Прыжки с хромоножкой

3.3

3.3

Мама Фрося ахала, Вацлав Андросович накладывал мне на спину прохладную мазь, я жалобно постанывал. Чертовы носки я достирал, прополоскал и повесил на веревку под пристальным Хромоножкиным взглядом. После чего, поставив корыто сушиться, из последнних сил добрел до аллейки, ведущей к дому. Там я столкнулся с соседом-доктором, и после участливого «Что с тобой, Марьюшка?» расплакался и все ему рассказал. Ну как все... Только то, что при помощи мокрого носка отверг предложение барского сына, от которого, наверное бедной крестьянской девушке и отказаться-то было нельзя.

Доктор был сердит, он был крайне возмущен, и был столь любезен, что оказал мне первую помощь. Я претерпевал телесные страдания от побоев и моральные от того, что расплакался. Видимо нервная Марьюшкина организация на фоне стресса начинала доминировать над моей маскулинной сдержанностью.

К Вацлаву я проникся искренним уважением и признательностью, о чем ему и сообщил. Про себя же еще подумал, что если здесь у меня и будет друг, которому я рискну довериться, то это будет именно пан Доктор.

После обеда к нам в домишко прибежала девчонка из усадьбы, передала приказ Афанасия Степановича приступать к рушникам. Проанализировав требование на предмет понятности попросил девчонку проводить меня, мотивировав, что немного не здорова.

Машка (узнал, потому что ее пару раз окликнули со стороны летней кухни) проводила меня до пристройки к большому дому. Вошел, стараясь не глазеть по сторонам.

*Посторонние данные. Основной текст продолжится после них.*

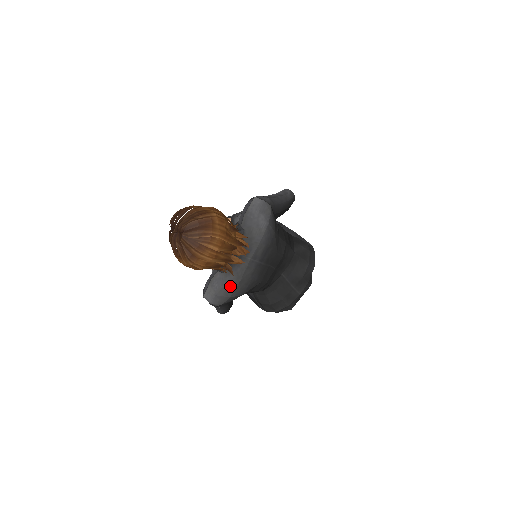
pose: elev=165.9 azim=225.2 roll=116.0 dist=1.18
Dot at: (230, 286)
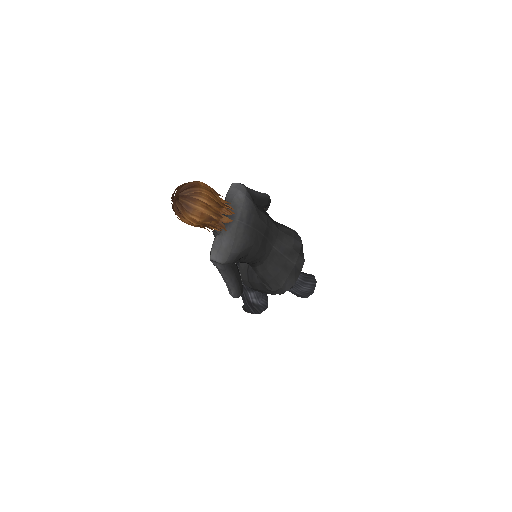
Dot at: (228, 243)
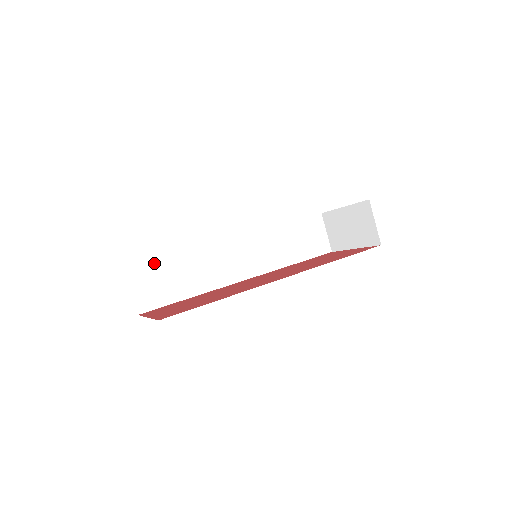
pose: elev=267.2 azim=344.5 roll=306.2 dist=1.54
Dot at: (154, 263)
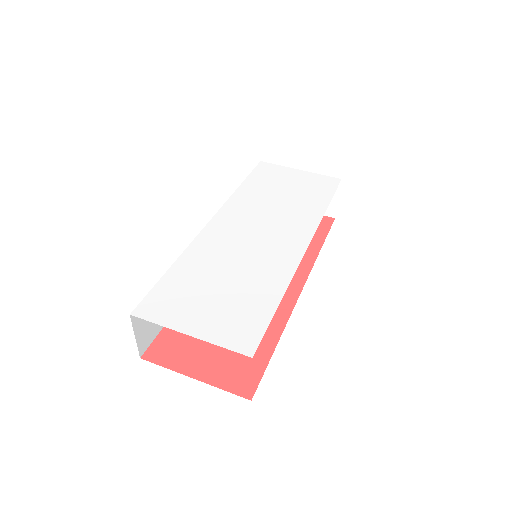
Dot at: occluded
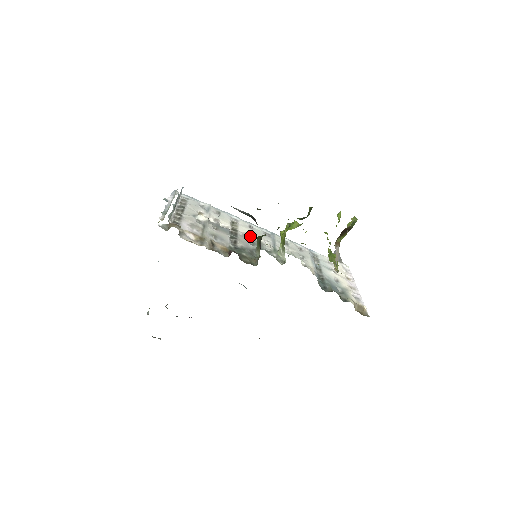
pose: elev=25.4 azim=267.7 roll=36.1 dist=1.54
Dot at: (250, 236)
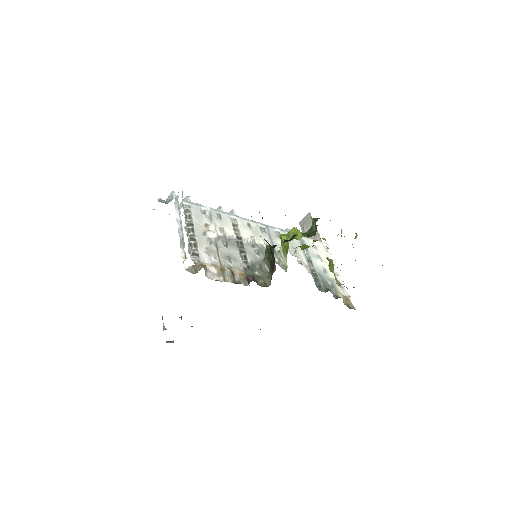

В большой общей комнате сидело восемь женщин. Кто за пяльцами, кто на лавке. И все что-то делали: кто шил, кто вышивал. Раньше я, признаться, и разницы большой в этих действиях не видел, пока не пришлось шить себе трусы и вышивать павлина.

- Пелагея Емельяновна, Марья пришла, - крикнула толстушка, сидевшая ближе всех к выходу. Худощавая высокая женщина оторвалась от работы на больших деревянных пяльцах и подошла ко мне. Приобняв меня за спину (чуть не взвыл!) она показала разложенные на длинном сундуке широкие полосы ткани.

- Начни с этих, они уже просохли. Расшивай по краю точно как здесь - она показала мне на расшитый образцами швов лоскут, - потом петушками, потом так - опять указала на лоскут.- Нить бери тонкую шерстяную. Разошьешь первый - подойдешь покажешь.

Я кивнул, взял клубок красных ниток и... замер. Платьем Ганны я занимался в полном одиночестве и всегда по одному тому же алгоритму - я задумывался, а Марьюшка шила. Теперь я не мог отвлечься, так как посторонние люди меня нервировали. Тетка, объяснявшая работу, смотрела строго и ждала когда я примусь за задание. Остальные, видя мою заторможенность, тоже не спешили возвращаться к своим делам.

Спасла меня, как ни странно, Ганна Андросовна. Она неожиданно появилась в мастерской, процокала по деревянному полу прямо до нас и затеяла квакающий разговор с Пелагеей Емельяновной про «бовшой праздник». А я успел оглядеться. У ближайшего к сундуку окна пустующие пяльца и скамейка. Стал мысленно читать стихи. Проговаривал их по нескольку раз на разные лады, менял ритм, порядок строк. Сосредотачиваясь на своих упражнениях, худо-бедно отвлекался от реальности.

Когда холодные пальцы дотронулись до моей руки - чуть не подпрыгнул. А когда поднял глаза - чуть не заругался. Прыщавый гоблин стоял передо мной и смотрел грустно-грустно, жалобно-жалобно, так будто не мог насмотреться.

- Чего тебе? - зашептал я, убрав руку от вышивки (а я уже, оказывается, сидел и вышивал красного петушка), - Что ты на меня так смотришь?

Чебурашка погладил пальцем мою кисть, а потом вложил что-то мне в ладонь и отошел к Ганне. Я, не рискуя посмотреть, переключился на размышления о странном поведении этого подростка, незаметно для себя быстро расшивая крестом полотно.

Вздрогнул, почувствовав на плече чужие пальцы. Однозначно до конца дня начну заикаться.

- Вот Марья теперь рушники вышивает, к Афанасию Степановичу лично генерал-губернатор обратился, запасается для свадьбы дочерей, - это Пелагея Емельяновна хвастается перед Ганной.